CHARLES CITY -- Art Schmitt has seen the Shell Rock River rise over its banks three times in 31 years of farming near Rockford.
Nothing like this year, though. Flooding has washed away about three acres of corn, leaving a huge black scar and limestone rocks.
Meanwhile, near New Haven in Mitchell County, a fen (marsh) and man-made wetland filter nitrates and herbicides from rainwater as part of a Conservation Reserve Enhancement Program project on John Kirst's Century Farm.
It presented quite a contrast for state officials who toured the area Tuesday.
"We wanted to show the effects of severe soil erosion" to legislators, said State Rep. Mark Kuhn, D-Charles City. "But then we wanted to show what a change in tillage practices could do to keep the soil and the land.

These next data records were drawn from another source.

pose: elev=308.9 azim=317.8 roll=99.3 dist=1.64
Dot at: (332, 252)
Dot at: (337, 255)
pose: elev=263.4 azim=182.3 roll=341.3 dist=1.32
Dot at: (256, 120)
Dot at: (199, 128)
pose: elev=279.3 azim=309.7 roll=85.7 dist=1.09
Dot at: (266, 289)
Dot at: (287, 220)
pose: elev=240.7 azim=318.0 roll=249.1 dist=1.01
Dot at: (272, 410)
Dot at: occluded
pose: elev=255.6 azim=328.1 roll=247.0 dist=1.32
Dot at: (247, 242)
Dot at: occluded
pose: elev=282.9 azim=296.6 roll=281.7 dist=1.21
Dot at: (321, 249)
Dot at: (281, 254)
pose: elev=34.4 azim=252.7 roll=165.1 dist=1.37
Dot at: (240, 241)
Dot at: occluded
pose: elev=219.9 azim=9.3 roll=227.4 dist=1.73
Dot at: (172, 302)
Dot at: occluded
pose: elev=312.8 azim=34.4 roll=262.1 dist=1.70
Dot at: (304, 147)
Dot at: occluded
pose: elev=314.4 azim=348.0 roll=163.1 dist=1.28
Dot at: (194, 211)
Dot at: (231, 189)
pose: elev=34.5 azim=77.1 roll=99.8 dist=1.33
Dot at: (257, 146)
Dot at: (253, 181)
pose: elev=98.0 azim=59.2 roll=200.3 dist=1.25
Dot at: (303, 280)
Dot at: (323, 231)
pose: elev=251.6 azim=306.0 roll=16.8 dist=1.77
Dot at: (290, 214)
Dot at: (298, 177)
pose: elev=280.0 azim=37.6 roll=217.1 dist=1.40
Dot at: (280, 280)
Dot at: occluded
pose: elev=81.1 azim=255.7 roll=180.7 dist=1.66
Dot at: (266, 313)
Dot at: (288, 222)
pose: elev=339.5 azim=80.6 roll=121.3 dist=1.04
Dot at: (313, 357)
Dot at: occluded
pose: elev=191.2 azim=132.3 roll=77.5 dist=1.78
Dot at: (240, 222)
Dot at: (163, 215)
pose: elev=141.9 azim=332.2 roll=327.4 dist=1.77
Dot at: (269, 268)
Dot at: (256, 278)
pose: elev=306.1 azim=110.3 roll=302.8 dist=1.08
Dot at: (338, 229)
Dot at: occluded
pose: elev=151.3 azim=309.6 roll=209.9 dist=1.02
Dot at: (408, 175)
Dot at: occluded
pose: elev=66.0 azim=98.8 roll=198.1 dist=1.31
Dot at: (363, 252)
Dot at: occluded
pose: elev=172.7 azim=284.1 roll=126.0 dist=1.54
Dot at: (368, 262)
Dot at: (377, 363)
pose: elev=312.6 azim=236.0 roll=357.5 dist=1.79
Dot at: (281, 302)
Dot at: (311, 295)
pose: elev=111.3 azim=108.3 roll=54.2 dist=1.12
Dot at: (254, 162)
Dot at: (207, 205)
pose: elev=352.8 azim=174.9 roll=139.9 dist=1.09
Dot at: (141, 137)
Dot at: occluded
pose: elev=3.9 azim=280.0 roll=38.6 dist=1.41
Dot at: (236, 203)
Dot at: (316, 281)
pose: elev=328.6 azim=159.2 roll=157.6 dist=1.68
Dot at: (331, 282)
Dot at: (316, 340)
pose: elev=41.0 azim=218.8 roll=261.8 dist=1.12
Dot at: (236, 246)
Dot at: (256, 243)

"Maybe this will be enough of an incentive to get people to invest more in long-term flood control. Because what starts as excess rain in a farm field often finds its way to nearby towns and swollen rivers and goes on downstream," Kuhn said.
The tour began near Rockford, where Schmitt and his brothers farm 160 acres of corn and soybeans.
If he knew another major flood was coming, Schmitt said, he might idle the land.
"But it is good ground and it has fed a lot of people over the years," he said. "I'd hate to take it out of production. I'd like to try farming it again. If it doesn't work, it doesn't work."
Kuhn, Iowa Secretary of Agriculture Bill Northey and others also discussed possibilities of terracing farmland in the Washington School Watershed near Charles City -- and saw fields devastated by flooding north of the city.
The Kirst site is one of the first CREP wetlands in Mitchell County, said Charlie Kiepe, a CREP specialist with the Iowa Drainage District Association.
Water that leaves the wetland is mostly free of nitrates.
"It's a start," Kiepe said, "and it does make a difference. It's the right direction."
A total of $36.95 million was provided by the Iowa Department of Agriculture and Land Stewardship in the past year for conservation and was matched by almost $20 million of landowner investment, according to the department.
"We think there are some answers out there," Kuhn said, "and we just continue to work together and provide some voluntary incentive programs to landowners. We can do some good things.
"We're going to have to work together with the federal government to assist landowners to get it back to the way it was," he said.